[READING PASSAGE — start]

June 20, 2012|Yvonne Wenger
The clock is winding down on tax breaks available to homeowners looking to escape mountainous mortgage debt through a foreclosure or short sale.
The Mortgage Debt Relief Act of 2007 will expire at the end of the year, if Congress does not take action to extend it. Without that relief, homeowners who back out of their mortgages with a short sale or foreclosure have to pay taxes on the amount that is forgiven.
The Internal Revenue Service will levying taxes on the property as if the homeowners actually received the money. The tax relief is also available when debt (up to $2 million) is reduced as a result of a mortgage being restructured. For more on the nitty-gritty details, check out this news release from the IRS.
UPDATE: A policy analyst for the Maryland General Assembly reports that the legislature passed legislation, signed by the governor, that would continue to provide the tax relief to state residents through their state income tax returns for an additional year, if Congress fails to extend the federal tax break. Del. Craig Zucker, a Montgomery County Democrat, was the legislation's primary sponsor.
A recent survey, released by YouWalkAway.com, found that the pending expiration of the federal Mortgage Debt Relief Act has prompted more homeowners to default on their mortgages. The company -- which works with homeowners planning a "strategic default" -- surveyed its clients.
Thirty-four percent of those surveyed said the expiration of the tax relief act contributed to their decision to default on their mortgage sooner than later, according to the company.
Jon Maddux, CEO of YouWalkAway.com, said if the debt relief act is not extended, the housing recovery will slow and the effects will be felt throughout the economy.
“If this act does not pass, we as a country will feel the effects years down the road,” Maddux said in a statement. “Most strategic short sales will stop immediately, because of the homeowner’s fear of a getting hit with a huge tax bill. If the act is not extended there will be massive tax consequences owed come April 2014.”
Maddux predicted a sharp increase in bankruptcy filings as a result.
HouseLogic gives this example of tax consequences:
“Let’s say you owe $150,000 on your mortgage, but your Realtor finds a buyer willing to pay $120,000. The bank approves the short sale and forgives the $30,000 difference. If you don’t complete the sale by Dec. 31, 2012, as of Jan. 1, 2013, that $30,000 in forgiven mortgage debt will be considered taxable income by the IRS.”

[READING PASSAGE — finish]
[EXCERPTED RECORDS — start]

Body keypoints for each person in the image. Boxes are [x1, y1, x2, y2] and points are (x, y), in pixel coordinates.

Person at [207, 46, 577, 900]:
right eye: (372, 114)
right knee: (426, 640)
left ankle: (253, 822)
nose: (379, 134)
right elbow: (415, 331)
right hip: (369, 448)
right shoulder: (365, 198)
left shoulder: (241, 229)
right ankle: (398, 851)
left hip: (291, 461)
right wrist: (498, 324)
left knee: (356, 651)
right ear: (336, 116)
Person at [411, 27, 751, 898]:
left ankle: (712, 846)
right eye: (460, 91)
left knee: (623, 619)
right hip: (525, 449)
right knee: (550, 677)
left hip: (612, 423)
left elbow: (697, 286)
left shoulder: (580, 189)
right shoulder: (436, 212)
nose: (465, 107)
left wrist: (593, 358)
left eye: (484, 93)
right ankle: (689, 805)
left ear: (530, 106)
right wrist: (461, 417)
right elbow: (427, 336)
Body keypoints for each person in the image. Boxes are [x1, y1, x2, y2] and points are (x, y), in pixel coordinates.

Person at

[EXCERPTED RECORDS — finish]
[EXCERPTED RECORDS — start]

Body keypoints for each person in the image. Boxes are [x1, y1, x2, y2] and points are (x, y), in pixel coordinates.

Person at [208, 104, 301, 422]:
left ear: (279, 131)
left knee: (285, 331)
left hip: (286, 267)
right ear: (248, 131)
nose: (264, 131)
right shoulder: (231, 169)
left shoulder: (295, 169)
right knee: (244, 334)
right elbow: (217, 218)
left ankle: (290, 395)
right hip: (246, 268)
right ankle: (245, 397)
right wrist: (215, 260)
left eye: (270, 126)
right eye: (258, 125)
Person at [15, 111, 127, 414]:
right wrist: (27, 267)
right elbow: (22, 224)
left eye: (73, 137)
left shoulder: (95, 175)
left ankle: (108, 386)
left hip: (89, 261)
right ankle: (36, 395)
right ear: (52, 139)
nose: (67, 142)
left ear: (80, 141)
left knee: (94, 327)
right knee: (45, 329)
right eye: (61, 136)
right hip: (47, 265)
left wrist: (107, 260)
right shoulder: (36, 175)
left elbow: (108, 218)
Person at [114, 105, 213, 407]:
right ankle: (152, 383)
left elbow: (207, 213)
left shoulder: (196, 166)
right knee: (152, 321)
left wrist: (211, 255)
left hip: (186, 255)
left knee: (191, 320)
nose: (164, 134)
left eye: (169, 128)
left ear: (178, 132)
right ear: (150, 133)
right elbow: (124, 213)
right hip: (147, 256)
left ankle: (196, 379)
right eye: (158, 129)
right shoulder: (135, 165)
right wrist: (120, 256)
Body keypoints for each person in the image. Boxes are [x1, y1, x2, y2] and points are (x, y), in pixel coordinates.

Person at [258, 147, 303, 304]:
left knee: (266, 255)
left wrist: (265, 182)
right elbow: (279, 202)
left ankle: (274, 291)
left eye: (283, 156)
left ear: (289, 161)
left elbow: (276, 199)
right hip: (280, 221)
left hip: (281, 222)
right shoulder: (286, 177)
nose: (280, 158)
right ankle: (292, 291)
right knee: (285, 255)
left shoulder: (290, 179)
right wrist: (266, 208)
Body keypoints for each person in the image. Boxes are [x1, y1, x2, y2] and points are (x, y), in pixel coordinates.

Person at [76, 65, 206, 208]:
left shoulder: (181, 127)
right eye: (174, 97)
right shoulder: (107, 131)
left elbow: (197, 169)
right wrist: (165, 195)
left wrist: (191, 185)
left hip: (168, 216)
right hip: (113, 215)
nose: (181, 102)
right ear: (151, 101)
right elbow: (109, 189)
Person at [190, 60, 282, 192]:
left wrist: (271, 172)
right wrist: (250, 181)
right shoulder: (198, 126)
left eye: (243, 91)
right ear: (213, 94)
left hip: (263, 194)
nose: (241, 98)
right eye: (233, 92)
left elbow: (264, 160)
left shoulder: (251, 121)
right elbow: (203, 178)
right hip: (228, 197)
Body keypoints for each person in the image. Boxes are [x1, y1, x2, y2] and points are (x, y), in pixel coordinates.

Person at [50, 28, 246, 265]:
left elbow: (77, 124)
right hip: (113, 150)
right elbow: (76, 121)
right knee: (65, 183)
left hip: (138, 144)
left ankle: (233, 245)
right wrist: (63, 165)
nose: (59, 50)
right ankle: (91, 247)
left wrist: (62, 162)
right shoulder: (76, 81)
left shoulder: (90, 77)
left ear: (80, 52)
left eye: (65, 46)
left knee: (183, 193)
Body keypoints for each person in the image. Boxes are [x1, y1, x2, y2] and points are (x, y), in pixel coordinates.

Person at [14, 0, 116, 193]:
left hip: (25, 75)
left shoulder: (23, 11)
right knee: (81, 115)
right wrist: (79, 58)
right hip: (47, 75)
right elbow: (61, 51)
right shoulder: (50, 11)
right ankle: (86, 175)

[EXCERPTED RECORDS — finish]

(EXERCISE REQUIREMENTS)
a: Answer these questions about the article on mortgage debt relief:
(i) When will the Mortgage Debt Relief Act of 2007 expire if Congress takes no action?
(ii) What percentage of those surveyed by YouWalkAway.com said the act's expiration contributed to their decision to default sooner?
(iii) Who was the primary sponsor of the Maryland legislation?
b: According to Jon Maddux in the article on mortgage debt relief, why would most strategic short sales stop immediately if the act is not extended?
c: Reproduce the part of the article on mortgage debt relief between "The Mortgage Debt" and "that is forgiven.", inclusive.

(TASK-BY-TASK SOLUTIONS)
a:
(i) At the end of the year.
(ii) Thirty-four percent.
(iii) Del. Craig Zucker, a Montgomery County Democrat.

b: They would stop because homeowners would fear getting hit with a huge tax bill. Without the act, the amount of mortgage debt forgiven in a short sale would be taxed.

c:
The Mortgage Debt Relief Act of 2007 will expire at the end of the year, if Congress does not take action to extend it. Without that relief, homeowners who back out of their mortgages with a short sale or foreclosure have to pay taxes on the amount that is forgiven.